ReciproCare

ReciproCare is a speculative community rehabilitation system that explores how recovery can extend beyond hospitals into everyday life. The project responds to the growing gap between acute medical treatment and long-term post-discharge rehabilitation, where patients are often left to manage repetitive and emotionally demanding recovery processes with limited community support.

The proposal reimagines rehabilitation as a reciprocal relationship between humans, plants, and the surrounding environment. Rather than treating nature as passive decoration, plants become active participants within the recovery journey, responding to patients’ rehabilitation activities through ecological feedback such as growth, environmental change, and sensory interaction. This allows patients to perceive their recovery progress not only through clinical metrics, but through visible and living systems that evolve alongside them.

Combining service design, interaction design, and therapeutic spatial design, ReciproCare introduces a community-based rehabilitation environment that bridges hospital discharge and home recovery.
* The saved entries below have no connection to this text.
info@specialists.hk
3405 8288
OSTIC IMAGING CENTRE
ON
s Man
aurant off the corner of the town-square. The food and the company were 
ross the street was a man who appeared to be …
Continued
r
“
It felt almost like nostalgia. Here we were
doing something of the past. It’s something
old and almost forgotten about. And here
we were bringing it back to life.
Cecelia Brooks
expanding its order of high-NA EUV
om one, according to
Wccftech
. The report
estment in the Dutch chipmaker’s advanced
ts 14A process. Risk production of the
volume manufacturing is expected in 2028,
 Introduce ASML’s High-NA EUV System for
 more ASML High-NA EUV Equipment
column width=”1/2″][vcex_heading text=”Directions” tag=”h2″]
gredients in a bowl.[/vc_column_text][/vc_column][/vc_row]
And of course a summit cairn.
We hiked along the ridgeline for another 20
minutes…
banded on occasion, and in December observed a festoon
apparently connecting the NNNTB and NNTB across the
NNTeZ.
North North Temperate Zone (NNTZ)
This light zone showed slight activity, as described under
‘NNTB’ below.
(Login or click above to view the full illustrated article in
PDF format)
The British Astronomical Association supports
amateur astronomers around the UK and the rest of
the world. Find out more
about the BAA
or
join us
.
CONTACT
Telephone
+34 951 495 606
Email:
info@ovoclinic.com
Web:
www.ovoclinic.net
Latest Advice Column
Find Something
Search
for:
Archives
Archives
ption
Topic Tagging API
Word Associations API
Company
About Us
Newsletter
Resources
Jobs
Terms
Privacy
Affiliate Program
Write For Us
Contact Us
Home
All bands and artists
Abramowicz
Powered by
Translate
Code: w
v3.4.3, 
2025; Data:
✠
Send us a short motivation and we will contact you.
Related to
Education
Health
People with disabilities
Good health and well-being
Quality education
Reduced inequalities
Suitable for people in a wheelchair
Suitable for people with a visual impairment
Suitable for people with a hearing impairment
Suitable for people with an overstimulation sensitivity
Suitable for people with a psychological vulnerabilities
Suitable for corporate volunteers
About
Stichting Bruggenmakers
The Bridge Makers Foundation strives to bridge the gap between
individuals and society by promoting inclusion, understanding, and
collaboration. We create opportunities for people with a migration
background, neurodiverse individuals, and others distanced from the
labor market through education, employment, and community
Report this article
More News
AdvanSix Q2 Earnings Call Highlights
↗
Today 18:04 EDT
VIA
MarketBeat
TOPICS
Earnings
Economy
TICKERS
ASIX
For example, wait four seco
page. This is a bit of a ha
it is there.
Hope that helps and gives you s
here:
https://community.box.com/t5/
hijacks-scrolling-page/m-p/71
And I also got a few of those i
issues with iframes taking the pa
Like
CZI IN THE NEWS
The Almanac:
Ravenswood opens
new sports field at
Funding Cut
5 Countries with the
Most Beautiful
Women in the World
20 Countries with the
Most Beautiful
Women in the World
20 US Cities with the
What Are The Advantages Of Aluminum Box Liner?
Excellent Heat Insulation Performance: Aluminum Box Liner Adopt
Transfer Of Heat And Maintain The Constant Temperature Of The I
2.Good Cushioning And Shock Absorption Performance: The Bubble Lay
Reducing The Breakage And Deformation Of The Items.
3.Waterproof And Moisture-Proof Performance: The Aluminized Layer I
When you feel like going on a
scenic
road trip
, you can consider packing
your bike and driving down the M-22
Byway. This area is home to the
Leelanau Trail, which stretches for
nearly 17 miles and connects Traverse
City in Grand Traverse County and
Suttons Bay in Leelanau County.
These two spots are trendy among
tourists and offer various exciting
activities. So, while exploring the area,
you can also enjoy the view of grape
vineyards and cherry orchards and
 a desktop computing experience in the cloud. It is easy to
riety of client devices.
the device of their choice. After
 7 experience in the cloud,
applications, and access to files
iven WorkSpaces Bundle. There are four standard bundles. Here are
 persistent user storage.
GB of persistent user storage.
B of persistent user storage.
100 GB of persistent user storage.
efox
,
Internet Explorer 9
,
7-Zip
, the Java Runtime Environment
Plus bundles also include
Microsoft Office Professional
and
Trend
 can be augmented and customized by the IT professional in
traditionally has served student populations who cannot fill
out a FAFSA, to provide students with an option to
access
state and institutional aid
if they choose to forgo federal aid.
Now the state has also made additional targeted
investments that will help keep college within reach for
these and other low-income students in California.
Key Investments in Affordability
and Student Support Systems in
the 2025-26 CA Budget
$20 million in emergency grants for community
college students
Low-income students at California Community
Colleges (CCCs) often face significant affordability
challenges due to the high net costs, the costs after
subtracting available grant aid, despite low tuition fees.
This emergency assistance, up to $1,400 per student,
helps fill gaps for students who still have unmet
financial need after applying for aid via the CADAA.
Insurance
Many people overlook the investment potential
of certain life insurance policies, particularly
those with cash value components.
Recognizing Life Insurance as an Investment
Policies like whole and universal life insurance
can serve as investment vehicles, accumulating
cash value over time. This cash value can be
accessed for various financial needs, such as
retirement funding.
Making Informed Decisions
The system integrates physical, respiratory, cognitive, and psychological rehabilitation programmes within plant-supported spaces, creating a slower, less institutional, and more emotionally supportive recovery experience.

Through reciprocal feedback loops, environmental data, and long-term engagement with ecological systems, the project aims to transform rehabilitation from a repetitive medical routine into a shared process of co-growth. By doing so, ReciproCare explores a future healthcare model where personal wellbeing, community support, and biological systems are deeply interconnected.

Service system map
High-Fi Interface (Basic function)
High-Fi Interface (Health data function)
Architectural Sectional Drawing & Interior Design

The section represents a community-based rehabilitation building, where healthcare services extend beyond the hospital into a shared neighbourhood setting. Rehabilitation activities are spatially integrated with plant systems.